The results for trial stores 77 during the trial period show a significant difference in at least two of the three trial months for both the total sales and number of customers metrics. Trial store 86 saw a statistically significant increase in customers but not total sales. Trial store 88 saw a statistically significant increase in sales but not customers.
![](img/summary.png)
We can check with the client if the implementation of the trial was different in trial stores 86 and 88 but overall, the trial shows a positive effect on our metrics; two out of three stores had higher sales and two out of three stores also had higher number of customers. Now that we have finished our analysis, we can prepare our presentation to the Category Manager.
## Task 3
In completion, we communicated statistical evidence to client, confirming the success of the trial layout, and recommended its deployment across all stores.
# References
- [Affinity Analysis](https://www.youtube.com/watch?v=icGS26TS1fE)
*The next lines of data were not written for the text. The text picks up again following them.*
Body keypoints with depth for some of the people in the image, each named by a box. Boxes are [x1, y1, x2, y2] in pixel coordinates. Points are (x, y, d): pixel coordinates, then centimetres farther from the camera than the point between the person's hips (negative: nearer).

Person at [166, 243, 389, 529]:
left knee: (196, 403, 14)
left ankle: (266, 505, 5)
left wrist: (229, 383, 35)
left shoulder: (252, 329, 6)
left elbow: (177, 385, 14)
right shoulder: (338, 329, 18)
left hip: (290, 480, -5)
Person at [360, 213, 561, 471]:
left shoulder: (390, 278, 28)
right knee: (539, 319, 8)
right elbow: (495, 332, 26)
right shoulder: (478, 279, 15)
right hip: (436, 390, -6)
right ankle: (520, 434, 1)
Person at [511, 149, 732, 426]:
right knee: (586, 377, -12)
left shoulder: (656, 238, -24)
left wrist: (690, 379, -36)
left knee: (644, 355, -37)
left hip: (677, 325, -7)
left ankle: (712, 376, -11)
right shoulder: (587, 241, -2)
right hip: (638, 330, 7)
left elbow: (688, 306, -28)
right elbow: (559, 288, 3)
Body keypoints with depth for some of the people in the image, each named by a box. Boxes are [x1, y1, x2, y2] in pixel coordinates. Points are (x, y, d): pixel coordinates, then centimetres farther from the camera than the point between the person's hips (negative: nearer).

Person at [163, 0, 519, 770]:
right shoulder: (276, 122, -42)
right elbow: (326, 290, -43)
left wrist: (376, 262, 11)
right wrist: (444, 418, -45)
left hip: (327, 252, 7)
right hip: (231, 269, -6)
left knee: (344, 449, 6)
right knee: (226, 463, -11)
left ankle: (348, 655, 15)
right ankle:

- [Data table in R](https://cran.r-project.org/web/packages/data.table/vignettes/datatable-intro.html)
- [Measures of Distance in Data Mining](https://www.geeksforgeeks.org/measures-of-distance-in-data-mining/)
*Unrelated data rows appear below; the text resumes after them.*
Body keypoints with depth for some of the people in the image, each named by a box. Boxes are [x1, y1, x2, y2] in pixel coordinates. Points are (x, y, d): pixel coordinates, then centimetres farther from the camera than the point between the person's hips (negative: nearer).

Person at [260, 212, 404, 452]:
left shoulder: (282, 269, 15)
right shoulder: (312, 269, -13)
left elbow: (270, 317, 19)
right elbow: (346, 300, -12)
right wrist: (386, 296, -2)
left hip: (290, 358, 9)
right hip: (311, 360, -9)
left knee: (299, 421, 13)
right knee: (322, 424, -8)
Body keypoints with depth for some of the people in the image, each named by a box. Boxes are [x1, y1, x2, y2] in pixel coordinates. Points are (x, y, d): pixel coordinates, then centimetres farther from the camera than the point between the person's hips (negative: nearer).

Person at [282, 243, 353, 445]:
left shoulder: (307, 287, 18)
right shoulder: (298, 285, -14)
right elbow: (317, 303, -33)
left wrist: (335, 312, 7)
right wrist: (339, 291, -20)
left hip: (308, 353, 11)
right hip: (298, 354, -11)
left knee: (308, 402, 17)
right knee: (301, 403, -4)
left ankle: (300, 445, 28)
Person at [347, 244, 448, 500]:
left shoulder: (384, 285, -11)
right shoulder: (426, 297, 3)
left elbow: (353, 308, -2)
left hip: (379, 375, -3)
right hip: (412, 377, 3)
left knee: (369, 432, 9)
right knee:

- [The Pyramid Principles](https://medium.com/lessons-from-mckinsey/the-pyramid-principle-f0885dd3c5c7)
- [Two sample t-test](https://www.statology.org/two-sample-t-test/)
# Appendix A: Raw Data
![Transaction data](img/transaction-data.png)
![Customer data](img/customer-data.png){fig-align="left" width="499"}
# Appendix B: Magnitude distance
i.e. 1 - (Observed distance -- minimum distance)/(Maximum distance -- minimum distance)
- The fraction (Observed distance - Minimum distance) / (Maximum distance - Minimum distance) represents the relative position of the observed distance within the entire range of possible distances.
- By subtracting the fraction (Observed distance - Minimum distance) / (Maximum distance - Minimum distance) from 1, we obtain a value that reflects the similarity between the trial store and the control store.
- With (Observed distance - Minimum distance) / (Maximum distance - Minimum distance), the lowest measure means highest similarity
- A value of 1 indicates maximum similarity (when the observed distance equals the minimum distance), while a value of 0 indicates minimum similarity (when the observed distance equals the maximum distance).